(Skeletal landmark data)

▼

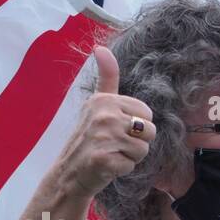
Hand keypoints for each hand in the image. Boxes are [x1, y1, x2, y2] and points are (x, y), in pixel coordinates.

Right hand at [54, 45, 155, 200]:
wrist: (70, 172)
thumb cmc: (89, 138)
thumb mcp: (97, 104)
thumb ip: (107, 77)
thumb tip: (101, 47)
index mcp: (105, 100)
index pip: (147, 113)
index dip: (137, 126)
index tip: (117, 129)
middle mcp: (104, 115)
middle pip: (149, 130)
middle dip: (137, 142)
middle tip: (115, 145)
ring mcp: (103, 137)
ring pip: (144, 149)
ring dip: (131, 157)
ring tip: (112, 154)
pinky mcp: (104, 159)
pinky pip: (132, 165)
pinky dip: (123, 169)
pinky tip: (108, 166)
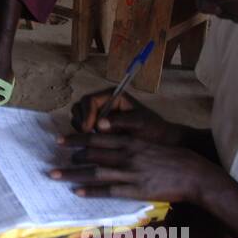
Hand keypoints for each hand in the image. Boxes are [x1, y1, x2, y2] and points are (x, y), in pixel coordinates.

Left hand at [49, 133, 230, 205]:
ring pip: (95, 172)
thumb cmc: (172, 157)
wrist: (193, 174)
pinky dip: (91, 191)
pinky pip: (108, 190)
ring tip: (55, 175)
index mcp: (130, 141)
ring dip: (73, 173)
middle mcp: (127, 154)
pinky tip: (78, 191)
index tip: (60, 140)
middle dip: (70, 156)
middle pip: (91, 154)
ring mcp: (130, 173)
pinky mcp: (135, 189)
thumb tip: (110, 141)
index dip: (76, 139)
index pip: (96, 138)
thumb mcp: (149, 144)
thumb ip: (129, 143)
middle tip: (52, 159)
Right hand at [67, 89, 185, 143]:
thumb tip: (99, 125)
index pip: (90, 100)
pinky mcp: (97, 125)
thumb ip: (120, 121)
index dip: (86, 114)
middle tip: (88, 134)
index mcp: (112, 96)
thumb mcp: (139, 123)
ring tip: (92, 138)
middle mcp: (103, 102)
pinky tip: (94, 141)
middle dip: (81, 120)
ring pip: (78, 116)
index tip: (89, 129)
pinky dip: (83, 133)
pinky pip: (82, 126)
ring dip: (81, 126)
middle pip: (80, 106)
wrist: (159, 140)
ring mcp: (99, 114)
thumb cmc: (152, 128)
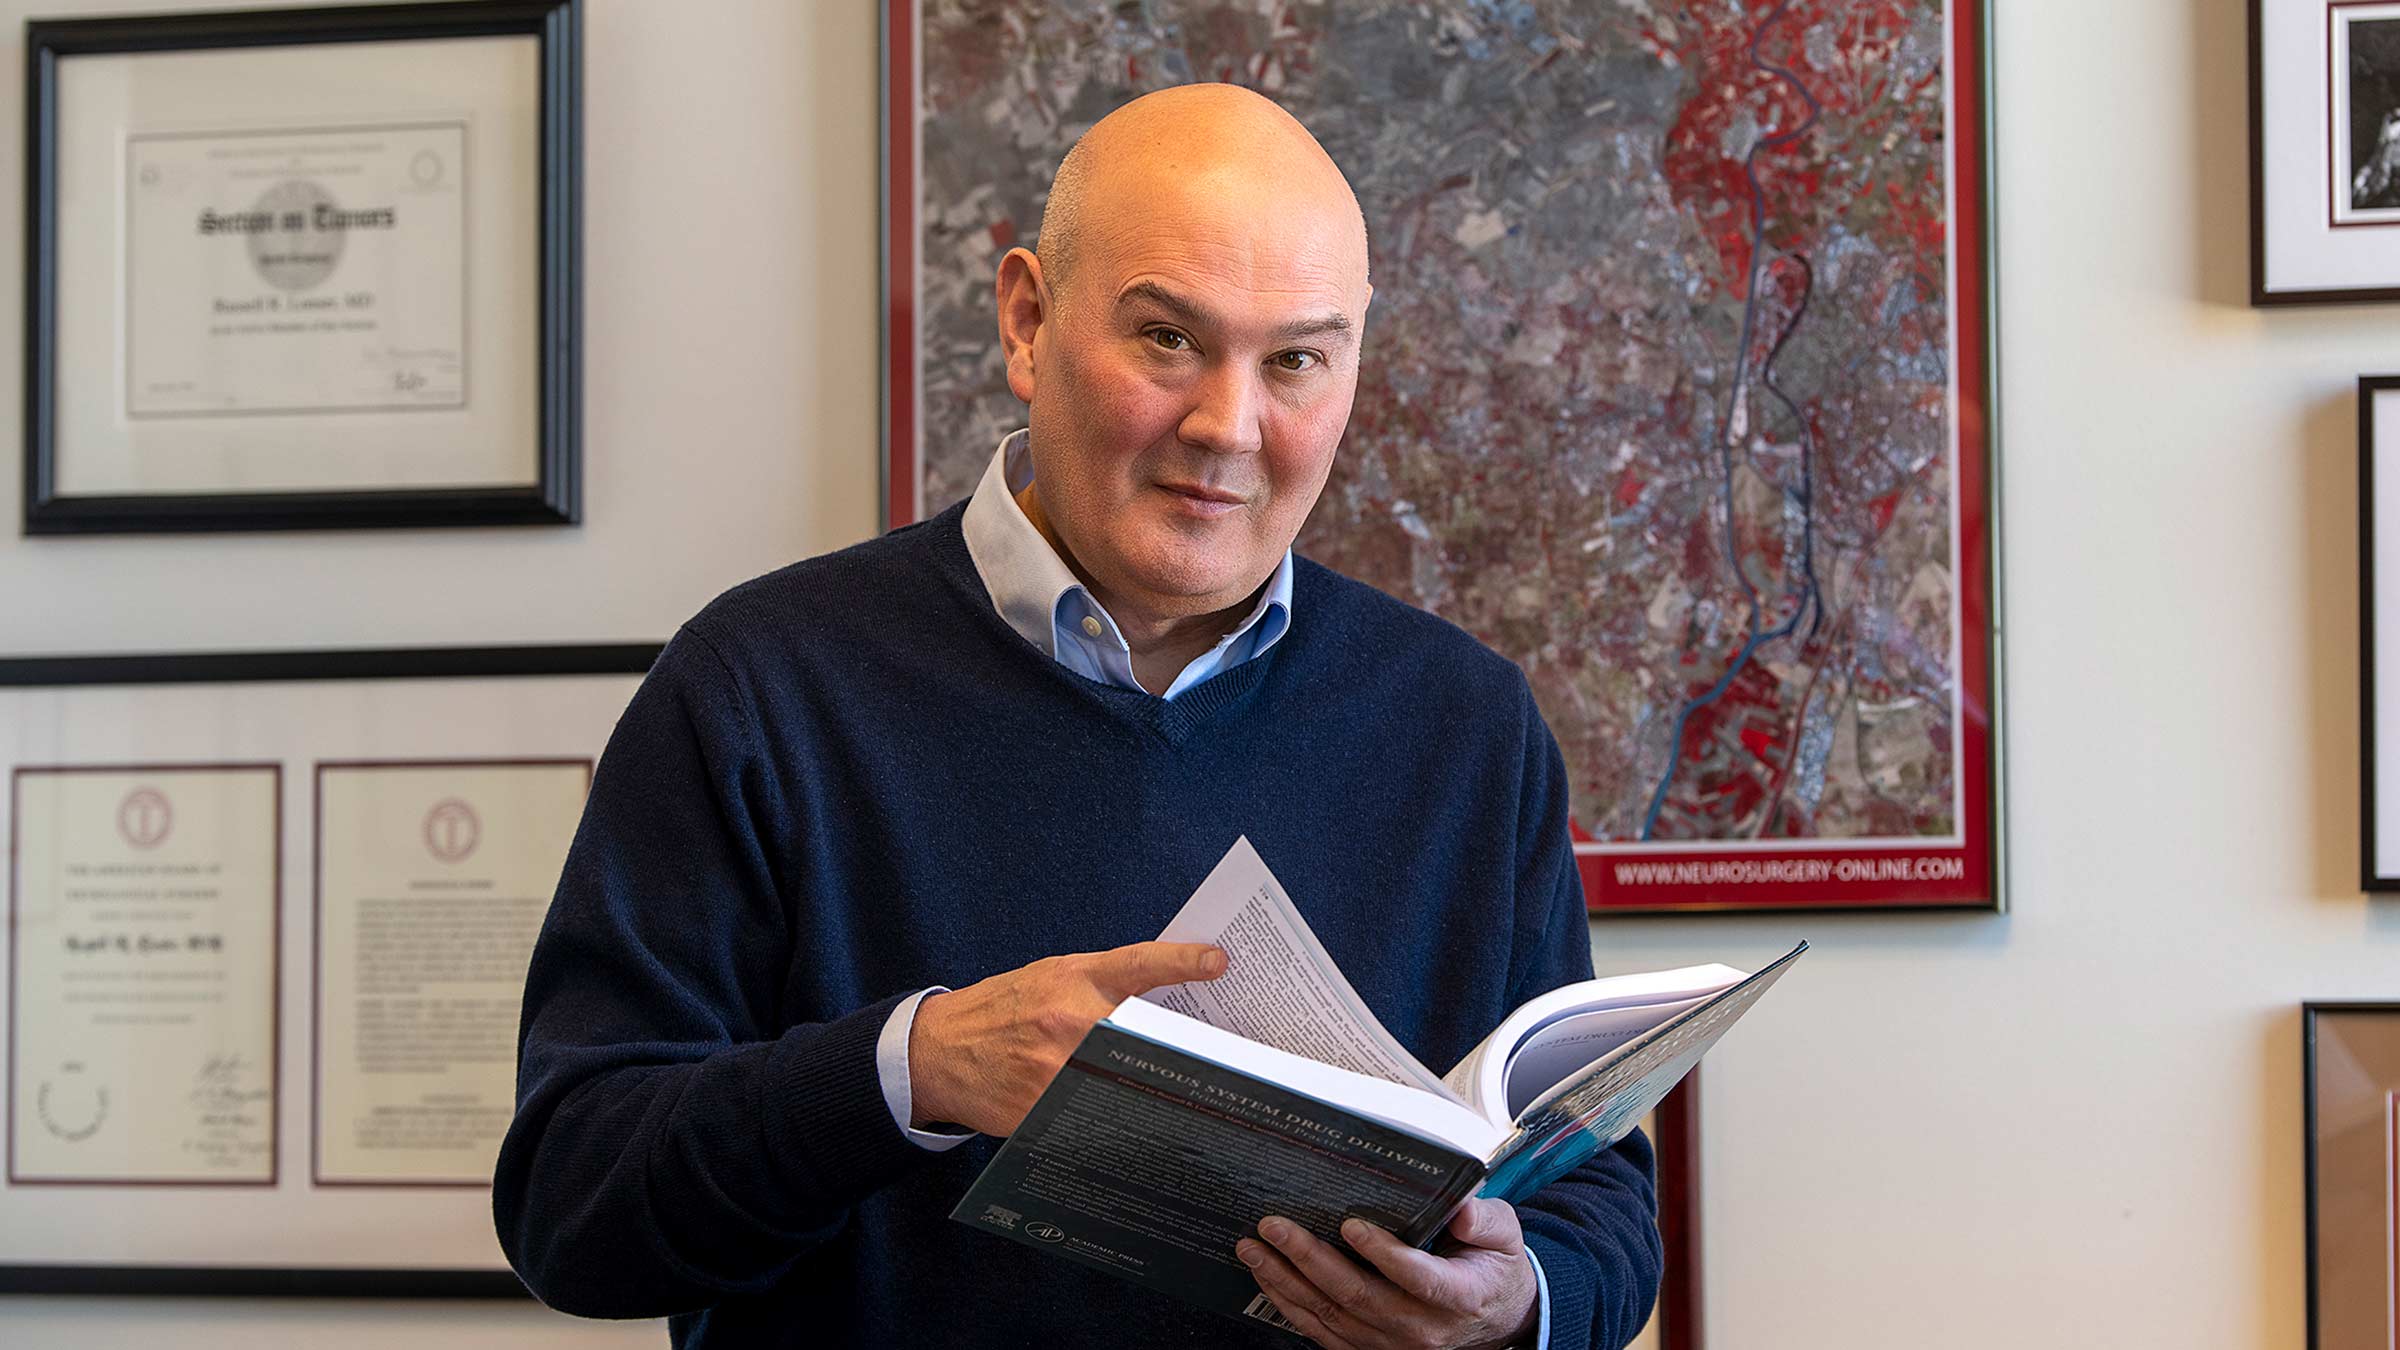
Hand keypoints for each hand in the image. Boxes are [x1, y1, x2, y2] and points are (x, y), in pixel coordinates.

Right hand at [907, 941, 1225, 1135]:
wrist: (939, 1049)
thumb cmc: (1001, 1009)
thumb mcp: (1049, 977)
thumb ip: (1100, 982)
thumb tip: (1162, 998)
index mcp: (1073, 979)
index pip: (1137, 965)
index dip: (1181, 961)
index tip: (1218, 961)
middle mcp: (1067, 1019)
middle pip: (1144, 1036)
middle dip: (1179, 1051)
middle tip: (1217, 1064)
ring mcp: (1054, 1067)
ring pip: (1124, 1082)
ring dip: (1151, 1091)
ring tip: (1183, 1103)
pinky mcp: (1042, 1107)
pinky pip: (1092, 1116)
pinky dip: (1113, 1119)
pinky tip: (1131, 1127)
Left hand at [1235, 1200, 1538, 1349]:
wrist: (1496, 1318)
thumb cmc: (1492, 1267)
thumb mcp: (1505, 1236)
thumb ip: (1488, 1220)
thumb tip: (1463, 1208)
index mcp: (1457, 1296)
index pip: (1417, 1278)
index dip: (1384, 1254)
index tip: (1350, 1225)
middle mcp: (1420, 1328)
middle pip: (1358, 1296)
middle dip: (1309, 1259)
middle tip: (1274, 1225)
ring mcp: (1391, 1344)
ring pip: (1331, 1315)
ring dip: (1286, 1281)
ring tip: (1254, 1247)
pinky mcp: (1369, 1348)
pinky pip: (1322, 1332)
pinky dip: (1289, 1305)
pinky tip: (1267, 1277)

▲

## Task instructions:
Line by line, retype the records above exactly, minus the images.

## Result:
Hand keypoints for each hand in the image. Boxes are [x1, y1, x2, y2] and points are (x, y), in pixel coordinates.

Right hand at [54, 45, 155, 200]:
wrist: (70, 172)
thumb cmc: (89, 138)
thumb mcp: (97, 104)
thumb ip: (107, 77)
thumb tip: (101, 47)
index mcp: (105, 100)
index pip: (147, 113)
index dip: (137, 126)
index tip: (117, 129)
middle mcp: (104, 115)
middle pip: (149, 130)
middle dip: (137, 142)
middle tip: (115, 145)
ring mcp: (103, 137)
ring pip: (144, 149)
ring dip: (131, 157)
ring tip: (112, 154)
pinky mcp: (104, 159)
pinky pip: (132, 165)
pinky dip: (123, 169)
pinky tip: (108, 166)
Hand keypoints for each hand in the image. Boxes are [x1, y1, x2, y2] and points are (x, y), in pixel coordinates.

Left hand at [49, 133, 230, 205]:
ring pip: (95, 172)
thumb cmc: (172, 157)
wrist: (193, 174)
pinky dip: (91, 191)
pinky pip: (108, 190)
ring tip: (55, 175)
index mcp: (130, 141)
ring dip: (73, 173)
middle mcp: (127, 154)
pinky tip: (78, 191)
index tip: (60, 140)
middle dip: (70, 156)
middle pip: (91, 154)
ring mcp: (130, 173)
pinky mcp: (135, 189)
thumb tip: (110, 141)
index dip: (76, 139)
index pip: (96, 138)
thumb mcp: (149, 144)
thumb ip: (129, 143)
middle tip: (52, 159)
Right hand at [67, 89, 185, 143]:
thumb tip: (99, 125)
index pip: (90, 100)
pinky mcp: (97, 125)
thumb ip: (120, 121)
index dip: (86, 114)
middle tip: (88, 134)
index mcp: (112, 96)
thumb mcp: (139, 123)
ring tip: (92, 138)
middle mcp: (103, 102)
pinky tip: (94, 141)
middle dip: (81, 120)
ring pip: (78, 116)
index tip: (89, 129)
pinky dip: (83, 133)
pinky pip: (82, 126)
ring dip: (81, 126)
middle pip: (80, 106)
wrist: (159, 140)
ring mcp: (99, 114)
thumb cmc: (152, 128)
Hand keypoints for each hand in the image. Boxes are [x1, y1, x2, y2] and points are (x, y), in pixel coordinates.

Right hand at [907, 941, 1225, 1135]:
wrist: (939, 1049)
thumb cmc: (1001, 1009)
thumb mcp: (1049, 977)
thumb ip: (1100, 982)
thumb tip: (1162, 998)
index mcp: (1073, 979)
index pip: (1137, 965)
index dip: (1181, 961)
index tip: (1218, 961)
middle mcp: (1067, 1019)
middle pip: (1144, 1036)
middle dip: (1179, 1051)
middle tip: (1217, 1064)
ring mcp: (1054, 1067)
ring pip: (1124, 1082)
ring dip: (1151, 1091)
ring tip: (1183, 1103)
pinky mcp: (1042, 1107)
pinky pip: (1092, 1116)
pinky dip: (1113, 1119)
pinky tip: (1131, 1127)
Left hand at [1235, 1200, 1538, 1349]:
wrist: (1496, 1318)
thumb cmc: (1492, 1267)
thumb mcp: (1505, 1236)
thumb ip: (1488, 1220)
thumb tip: (1463, 1208)
index mcp: (1457, 1296)
index pip: (1417, 1278)
index dip: (1384, 1254)
index tip: (1350, 1225)
middle mcp: (1420, 1328)
middle pip: (1358, 1296)
middle dip: (1309, 1259)
middle tip: (1274, 1225)
ring mcp: (1391, 1344)
ring pip: (1331, 1315)
ring dip: (1286, 1281)
ring tip: (1254, 1247)
pinky mcp: (1369, 1348)
pinky pip: (1322, 1332)
pinky dip: (1289, 1305)
pinky tip: (1267, 1277)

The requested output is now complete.